--- TASK INPUT Enclosed Below ---
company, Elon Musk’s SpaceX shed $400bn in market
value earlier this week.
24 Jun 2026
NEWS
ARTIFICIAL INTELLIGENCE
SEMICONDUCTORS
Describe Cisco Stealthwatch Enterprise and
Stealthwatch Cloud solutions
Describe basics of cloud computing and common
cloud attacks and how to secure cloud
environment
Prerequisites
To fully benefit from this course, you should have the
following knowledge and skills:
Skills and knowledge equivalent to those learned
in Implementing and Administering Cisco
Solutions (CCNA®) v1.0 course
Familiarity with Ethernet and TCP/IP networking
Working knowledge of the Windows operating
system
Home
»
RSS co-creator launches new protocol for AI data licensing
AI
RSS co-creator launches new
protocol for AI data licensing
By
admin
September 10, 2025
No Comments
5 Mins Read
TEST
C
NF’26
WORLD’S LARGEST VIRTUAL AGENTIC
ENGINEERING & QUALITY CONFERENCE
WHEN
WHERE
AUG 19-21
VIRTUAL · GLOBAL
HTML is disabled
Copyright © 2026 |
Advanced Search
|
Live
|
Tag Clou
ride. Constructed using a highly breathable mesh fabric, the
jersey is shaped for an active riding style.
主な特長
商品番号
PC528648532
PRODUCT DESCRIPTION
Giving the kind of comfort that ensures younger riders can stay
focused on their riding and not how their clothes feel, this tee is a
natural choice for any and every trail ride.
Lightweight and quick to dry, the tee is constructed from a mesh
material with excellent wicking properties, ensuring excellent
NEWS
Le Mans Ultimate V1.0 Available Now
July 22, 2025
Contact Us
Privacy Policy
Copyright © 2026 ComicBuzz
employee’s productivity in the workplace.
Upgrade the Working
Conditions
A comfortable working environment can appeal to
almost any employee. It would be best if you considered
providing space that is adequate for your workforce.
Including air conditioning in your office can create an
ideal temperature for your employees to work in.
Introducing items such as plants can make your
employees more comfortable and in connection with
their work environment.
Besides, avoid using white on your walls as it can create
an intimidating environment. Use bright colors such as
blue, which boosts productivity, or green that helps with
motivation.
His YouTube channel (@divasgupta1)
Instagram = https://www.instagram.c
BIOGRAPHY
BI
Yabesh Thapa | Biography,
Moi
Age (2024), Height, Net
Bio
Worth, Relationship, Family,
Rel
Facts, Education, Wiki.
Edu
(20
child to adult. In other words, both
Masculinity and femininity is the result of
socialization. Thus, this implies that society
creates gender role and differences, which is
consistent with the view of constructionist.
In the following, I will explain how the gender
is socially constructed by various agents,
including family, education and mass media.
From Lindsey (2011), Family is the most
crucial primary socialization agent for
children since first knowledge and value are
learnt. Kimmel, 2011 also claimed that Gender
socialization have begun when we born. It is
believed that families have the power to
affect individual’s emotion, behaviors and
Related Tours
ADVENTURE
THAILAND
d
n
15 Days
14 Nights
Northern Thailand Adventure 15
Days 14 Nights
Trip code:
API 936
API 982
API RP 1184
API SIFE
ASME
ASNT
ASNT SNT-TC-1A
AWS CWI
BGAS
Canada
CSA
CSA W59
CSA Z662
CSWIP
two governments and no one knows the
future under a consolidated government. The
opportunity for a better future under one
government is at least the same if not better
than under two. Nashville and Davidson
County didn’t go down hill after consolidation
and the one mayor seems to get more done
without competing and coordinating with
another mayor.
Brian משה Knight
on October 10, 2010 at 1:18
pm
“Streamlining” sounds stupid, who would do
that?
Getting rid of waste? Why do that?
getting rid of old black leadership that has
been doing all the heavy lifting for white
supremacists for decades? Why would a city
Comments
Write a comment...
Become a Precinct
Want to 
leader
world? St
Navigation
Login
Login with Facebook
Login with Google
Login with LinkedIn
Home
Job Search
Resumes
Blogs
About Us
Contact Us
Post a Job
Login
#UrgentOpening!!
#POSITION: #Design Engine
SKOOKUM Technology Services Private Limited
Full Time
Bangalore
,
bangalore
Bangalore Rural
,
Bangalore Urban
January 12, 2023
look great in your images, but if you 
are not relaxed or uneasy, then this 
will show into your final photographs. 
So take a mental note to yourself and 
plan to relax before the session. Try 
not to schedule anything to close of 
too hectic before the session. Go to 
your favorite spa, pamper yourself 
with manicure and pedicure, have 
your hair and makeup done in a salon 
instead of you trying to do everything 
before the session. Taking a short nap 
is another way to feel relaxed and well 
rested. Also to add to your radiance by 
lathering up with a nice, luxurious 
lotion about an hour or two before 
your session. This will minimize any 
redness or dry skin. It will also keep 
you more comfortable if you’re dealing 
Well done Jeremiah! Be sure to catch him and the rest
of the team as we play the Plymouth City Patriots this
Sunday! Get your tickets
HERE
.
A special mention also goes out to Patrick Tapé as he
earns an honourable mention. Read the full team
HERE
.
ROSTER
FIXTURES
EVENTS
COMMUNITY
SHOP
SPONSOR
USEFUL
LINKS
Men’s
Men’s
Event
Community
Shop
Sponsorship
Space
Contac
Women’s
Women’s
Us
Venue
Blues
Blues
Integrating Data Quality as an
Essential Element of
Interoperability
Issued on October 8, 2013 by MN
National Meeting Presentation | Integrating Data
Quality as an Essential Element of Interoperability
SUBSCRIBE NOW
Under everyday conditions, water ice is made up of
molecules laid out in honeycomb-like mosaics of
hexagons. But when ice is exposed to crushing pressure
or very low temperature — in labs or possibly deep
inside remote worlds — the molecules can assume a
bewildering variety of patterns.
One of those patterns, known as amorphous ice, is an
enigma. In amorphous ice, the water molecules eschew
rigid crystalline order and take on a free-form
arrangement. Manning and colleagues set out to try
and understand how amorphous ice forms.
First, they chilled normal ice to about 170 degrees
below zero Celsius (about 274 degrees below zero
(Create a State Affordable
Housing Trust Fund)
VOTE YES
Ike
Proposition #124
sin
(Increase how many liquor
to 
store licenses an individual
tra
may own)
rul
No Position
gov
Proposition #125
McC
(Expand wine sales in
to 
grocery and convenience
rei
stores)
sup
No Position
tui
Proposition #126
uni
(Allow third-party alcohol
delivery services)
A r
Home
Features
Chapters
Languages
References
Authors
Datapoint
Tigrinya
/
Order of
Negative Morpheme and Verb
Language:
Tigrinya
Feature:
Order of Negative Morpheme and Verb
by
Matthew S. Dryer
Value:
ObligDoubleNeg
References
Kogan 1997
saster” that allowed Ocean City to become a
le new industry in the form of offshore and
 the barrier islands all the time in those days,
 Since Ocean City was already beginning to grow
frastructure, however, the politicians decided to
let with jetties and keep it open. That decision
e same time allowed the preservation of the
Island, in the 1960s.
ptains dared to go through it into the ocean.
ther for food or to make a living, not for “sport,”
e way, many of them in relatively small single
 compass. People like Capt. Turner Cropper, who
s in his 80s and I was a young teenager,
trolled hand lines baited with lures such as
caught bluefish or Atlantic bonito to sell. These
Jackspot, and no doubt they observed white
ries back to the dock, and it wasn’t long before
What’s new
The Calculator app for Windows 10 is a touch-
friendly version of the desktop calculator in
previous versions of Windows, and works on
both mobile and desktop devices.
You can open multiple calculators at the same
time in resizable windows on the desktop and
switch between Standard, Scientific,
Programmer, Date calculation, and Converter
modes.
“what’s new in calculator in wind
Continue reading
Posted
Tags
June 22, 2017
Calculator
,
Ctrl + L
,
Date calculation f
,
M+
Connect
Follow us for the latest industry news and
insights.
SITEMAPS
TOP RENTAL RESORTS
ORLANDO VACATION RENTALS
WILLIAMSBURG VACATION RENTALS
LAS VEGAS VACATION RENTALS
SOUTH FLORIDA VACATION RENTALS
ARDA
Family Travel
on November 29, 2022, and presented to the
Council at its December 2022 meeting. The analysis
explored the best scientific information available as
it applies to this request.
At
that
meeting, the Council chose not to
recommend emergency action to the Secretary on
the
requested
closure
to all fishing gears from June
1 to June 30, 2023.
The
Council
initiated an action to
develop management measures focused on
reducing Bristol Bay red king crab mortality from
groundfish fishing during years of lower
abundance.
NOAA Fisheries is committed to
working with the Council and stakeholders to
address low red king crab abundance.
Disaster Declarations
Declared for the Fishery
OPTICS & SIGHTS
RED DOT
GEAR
--- End of Enclosed TASK INPUT ---
**EXERCISE OBJECTIVE**
Repeat the lines of the items from the very start through the line containing "Solutions (CCNA®) v1.0 course", including both ends.

**ANSWER SECTION**
company, Elon Musk’s SpaceX shed $400bn in market
value earlier this week.
24 Jun 2026
NEWS
ARTIFICIAL INTELLIGENCE
SEMICONDUCTORS
Describe Cisco Stealthwatch Enterprise and
Stealthwatch Cloud solutions
Describe basics of cloud computing and common
cloud attacks and how to secure cloud
environment
Prerequisites
To fully benefit from this course, you should have the
following knowledge and skills:
Skills and knowledge equivalent to those learned
in Implementing and Administering Cisco
Solutions (CCNA®) v1.0 course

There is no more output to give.